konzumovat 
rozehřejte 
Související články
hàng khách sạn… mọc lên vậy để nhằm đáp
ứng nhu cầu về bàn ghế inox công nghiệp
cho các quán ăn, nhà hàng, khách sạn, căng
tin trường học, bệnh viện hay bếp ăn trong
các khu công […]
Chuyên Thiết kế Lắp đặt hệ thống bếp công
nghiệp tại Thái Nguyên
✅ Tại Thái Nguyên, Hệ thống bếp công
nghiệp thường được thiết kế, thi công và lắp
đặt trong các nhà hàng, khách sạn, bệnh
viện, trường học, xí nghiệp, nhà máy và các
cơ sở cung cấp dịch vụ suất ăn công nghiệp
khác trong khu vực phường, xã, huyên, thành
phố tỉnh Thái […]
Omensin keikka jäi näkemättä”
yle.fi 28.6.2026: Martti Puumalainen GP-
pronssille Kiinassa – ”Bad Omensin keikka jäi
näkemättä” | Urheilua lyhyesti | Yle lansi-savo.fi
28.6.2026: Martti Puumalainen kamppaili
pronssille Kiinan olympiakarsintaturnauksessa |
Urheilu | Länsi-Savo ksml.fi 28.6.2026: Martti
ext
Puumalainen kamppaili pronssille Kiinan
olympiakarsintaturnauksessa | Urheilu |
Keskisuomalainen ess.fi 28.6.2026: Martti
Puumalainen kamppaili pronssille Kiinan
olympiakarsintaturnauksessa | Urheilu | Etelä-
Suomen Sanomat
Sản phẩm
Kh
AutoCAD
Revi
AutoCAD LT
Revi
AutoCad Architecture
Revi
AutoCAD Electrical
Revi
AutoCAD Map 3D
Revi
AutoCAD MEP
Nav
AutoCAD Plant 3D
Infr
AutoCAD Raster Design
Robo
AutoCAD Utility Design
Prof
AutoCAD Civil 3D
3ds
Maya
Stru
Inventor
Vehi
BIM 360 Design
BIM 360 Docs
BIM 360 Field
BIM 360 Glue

■ WHAT THE EXERCISE ASKS ■
Reproduce every one of the lines above verbatim, keeping each line's wording, spelling, punctuation and order unchanged.

■ TASK RESULT ■
konzumovat 
rozehřejte 
Související články
hàng khách sạn… mọc lên vậy để nhằm đáp
ứng nhu cầu về bàn ghế inox công nghiệp
cho các quán ăn, nhà hàng, khách sạn, căng
tin trường học, bệnh viện hay bếp ăn trong
các khu công […]
Chuyên Thiết kế Lắp đặt hệ thống bếp công
nghiệp tại Thái Nguyên
✅ Tại Thái Nguyên, Hệ thống bếp công
nghiệp thường được thiết kế, thi công và lắp
đặt trong các nhà hàng, khách sạn, bệnh
viện, trường học, xí nghiệp, nhà máy và các
cơ sở cung cấp dịch vụ suất ăn công nghiệp
khác trong khu vực phường, xã, huyên, thành
phố tỉnh Thái […]
Omensin keikka jäi näkemättä”
yle.fi 28.6.2026: Martti Puumalainen GP-
pronssille Kiinassa – ”Bad Omensin keikka jäi
näkemättä” | Urheilua lyhyesti | Yle lansi-savo.fi
28.6.2026: Martti Puumalainen kamppaili
pronssille Kiinan olympiakarsintaturnauksessa |
Urheilu | Länsi-Savo ksml.fi 28.6.2026: Martti
ext
Puumalainen kamppaili pronssille Kiinan
olympiakarsintaturnauksessa | Urheilu |
Keskisuomalainen ess.fi 28.6.2026: Martti
Puumalainen kamppaili pronssille Kiinan
olympiakarsintaturnauksessa | Urheilu | Etelä-
Suomen Sanomat
Sản phẩm
Kh
AutoCAD
Revi
AutoCAD LT
Revi
AutoCad Architecture
Revi
AutoCAD Electrical
Revi
AutoCAD Map 3D
Revi
AutoCAD MEP
Nav
AutoCAD Plant 3D
Infr
AutoCAD Raster Design
Robo
AutoCAD Utility Design
Prof
AutoCAD Civil 3D
3ds
Maya
Stru
Inventor
Vehi
BIM 360 Design
BIM 360 Docs
BIM 360 Field
BIM 360 Glue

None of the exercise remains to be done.